> **SUPPLIED TEXT**:
Saturday, September 20, 2014

I Never Learn (Lykke Li, 2014)

The official music video for "Gunshot," off Swedish singer-songwriter Lykke Li's superb 2014 LP, I Never Learn:

http://youtu.be/AIruwzhozTc

The last and best album in a trilogy that began with 2008's precocious Youth Novels (released when Li was 21) and continued on with 2011's ostentatious Wounded Rhymes, I Never Learn is an arresting contemplation on the sobering heartbreak that has effected the completed coming of age of the young woman and artist—an awakening that brings with it no emotional fulfillment but is her most musically mature work to date. Li has been described as a dream pop artist, including on some of her official promotional materials, but this album expresses as much the agonizing end of the dream as it does the longing to retreat from the now bitter world of wakefulness. The artist is revealing in this latest collection of songs without being vulnerable, as she wails achingly intense lyrics beneath heavy reverb and with an icy mystique. She owns now her misery with the same self-certainty with which she has always owned her passions and her craft.

Lykke Li will be playing in San Diego tomorrow night, Monday, September 22, 2014 at the North Park Theatre.

Thursday, September 18, 2014

Agents of S.H.I.E.L.D. (Season 1) (2013-2014)

Agents of SHIELD Season 1

The Marvel Cinematic Universe is the biggest deal in movies right now and, perhaps, of all time, if going by the average gross over such a large quantity of releases. In discussions speculating on the future of the franchise, I often hear people wonder aloud, how long can this last? In other words, how long before the winning streak ends and the brand fades, either because a) viable source material, creative enthusiasm, or audiences’ appetites have been exhausted, or b) Marvel simply misfires and puts out a dud? I hear people ask also, with the Cinematic Universe effectively the “prime” Marvel universe now (in terms of investment, profit, and mindshare), when might Marvel Studios assume prime creative proprietorship of Marvel storylines and take the lead in putting out original works not based on any existing comics? In fact, the answer to both questions may already have arrived in the form of the, so far, extremely disappointing Agents of S.H.I.E.L.D., the first television series in the Marvel Cinematic Universe.

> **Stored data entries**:

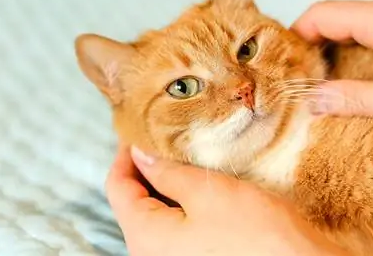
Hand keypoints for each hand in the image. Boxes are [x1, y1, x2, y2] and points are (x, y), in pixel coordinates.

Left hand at [105, 146, 348, 255]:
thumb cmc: (255, 235)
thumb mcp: (207, 193)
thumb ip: (167, 172)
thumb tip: (140, 155)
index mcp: (145, 237)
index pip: (117, 187)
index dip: (125, 153)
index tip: (140, 129)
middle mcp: (151, 254)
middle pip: (135, 202)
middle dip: (147, 167)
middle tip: (166, 137)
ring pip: (157, 213)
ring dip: (167, 183)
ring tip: (186, 157)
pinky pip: (177, 226)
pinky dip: (182, 202)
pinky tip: (201, 186)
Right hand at [292, 0, 372, 136]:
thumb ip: (356, 99)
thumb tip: (315, 99)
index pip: (324, 13)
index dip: (296, 33)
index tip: (283, 60)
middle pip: (340, 16)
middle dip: (314, 43)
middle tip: (300, 76)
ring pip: (362, 23)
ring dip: (339, 47)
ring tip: (326, 80)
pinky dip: (363, 49)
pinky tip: (364, 75)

> **EXERCISE**: According to the blog text, which album began the trilogy that I Never Learn completes?

> **ANSWER SPACE**: Youth Novels, released in 2008.